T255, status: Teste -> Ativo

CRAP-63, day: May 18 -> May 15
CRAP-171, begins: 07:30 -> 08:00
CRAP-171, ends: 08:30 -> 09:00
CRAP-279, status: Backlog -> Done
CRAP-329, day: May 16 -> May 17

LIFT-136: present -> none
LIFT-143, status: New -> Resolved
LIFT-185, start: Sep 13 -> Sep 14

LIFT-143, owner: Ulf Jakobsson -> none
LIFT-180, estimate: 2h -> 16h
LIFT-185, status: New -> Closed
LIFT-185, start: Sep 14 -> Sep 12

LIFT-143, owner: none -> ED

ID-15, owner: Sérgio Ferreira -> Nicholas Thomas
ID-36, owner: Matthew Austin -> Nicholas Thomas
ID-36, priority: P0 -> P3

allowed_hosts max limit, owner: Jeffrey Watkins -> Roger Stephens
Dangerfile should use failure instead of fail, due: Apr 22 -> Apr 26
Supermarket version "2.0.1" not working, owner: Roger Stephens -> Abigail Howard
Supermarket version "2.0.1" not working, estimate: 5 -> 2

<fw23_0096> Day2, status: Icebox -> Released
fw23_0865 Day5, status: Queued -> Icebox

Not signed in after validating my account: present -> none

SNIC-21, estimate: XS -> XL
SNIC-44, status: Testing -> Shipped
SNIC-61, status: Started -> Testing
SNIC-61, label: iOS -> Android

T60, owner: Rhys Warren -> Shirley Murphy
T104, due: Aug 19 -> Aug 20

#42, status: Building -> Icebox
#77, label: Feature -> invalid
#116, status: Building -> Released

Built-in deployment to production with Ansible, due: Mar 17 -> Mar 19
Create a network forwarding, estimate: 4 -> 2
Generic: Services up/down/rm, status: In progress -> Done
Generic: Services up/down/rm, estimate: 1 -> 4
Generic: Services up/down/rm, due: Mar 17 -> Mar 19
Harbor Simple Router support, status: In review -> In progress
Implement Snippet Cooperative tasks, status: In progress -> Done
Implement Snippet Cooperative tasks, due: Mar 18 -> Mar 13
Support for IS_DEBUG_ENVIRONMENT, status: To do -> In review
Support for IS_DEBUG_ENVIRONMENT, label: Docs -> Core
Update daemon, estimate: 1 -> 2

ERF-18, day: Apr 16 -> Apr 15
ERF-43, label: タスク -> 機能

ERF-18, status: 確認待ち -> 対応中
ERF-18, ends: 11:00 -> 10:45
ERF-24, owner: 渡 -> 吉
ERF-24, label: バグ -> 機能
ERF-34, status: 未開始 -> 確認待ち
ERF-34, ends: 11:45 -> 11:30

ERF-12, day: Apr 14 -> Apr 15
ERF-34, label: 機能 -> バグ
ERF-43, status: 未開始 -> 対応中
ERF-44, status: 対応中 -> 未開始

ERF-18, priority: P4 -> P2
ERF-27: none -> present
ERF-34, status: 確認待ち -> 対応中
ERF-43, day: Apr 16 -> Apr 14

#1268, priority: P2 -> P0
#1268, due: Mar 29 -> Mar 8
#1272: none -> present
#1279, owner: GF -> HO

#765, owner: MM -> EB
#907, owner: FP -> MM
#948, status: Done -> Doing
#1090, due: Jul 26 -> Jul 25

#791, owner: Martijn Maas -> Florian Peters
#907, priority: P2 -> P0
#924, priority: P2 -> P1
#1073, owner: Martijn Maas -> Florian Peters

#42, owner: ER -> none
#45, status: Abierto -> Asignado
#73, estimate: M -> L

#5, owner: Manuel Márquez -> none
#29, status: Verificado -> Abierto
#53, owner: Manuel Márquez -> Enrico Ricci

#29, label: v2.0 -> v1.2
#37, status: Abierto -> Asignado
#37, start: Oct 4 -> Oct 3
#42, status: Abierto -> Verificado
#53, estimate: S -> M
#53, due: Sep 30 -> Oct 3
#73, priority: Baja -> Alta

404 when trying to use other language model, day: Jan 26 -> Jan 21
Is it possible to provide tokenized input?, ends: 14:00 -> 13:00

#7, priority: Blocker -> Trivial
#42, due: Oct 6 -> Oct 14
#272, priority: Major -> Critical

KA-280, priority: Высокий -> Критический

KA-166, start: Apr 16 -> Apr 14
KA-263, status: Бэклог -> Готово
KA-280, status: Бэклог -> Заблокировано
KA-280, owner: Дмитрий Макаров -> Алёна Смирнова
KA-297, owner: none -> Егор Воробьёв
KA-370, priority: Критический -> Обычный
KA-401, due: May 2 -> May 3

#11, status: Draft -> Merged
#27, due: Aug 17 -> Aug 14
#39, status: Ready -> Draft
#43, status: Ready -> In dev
————
→ **Work instruction**:
Scan the listing above, and wherever a line holds the string "present", copy that line.

→ **Answer section**:
LIFT-136: present -> none
Not signed in after validating my account: present -> none
ERF-27: none -> present
#1272: none -> present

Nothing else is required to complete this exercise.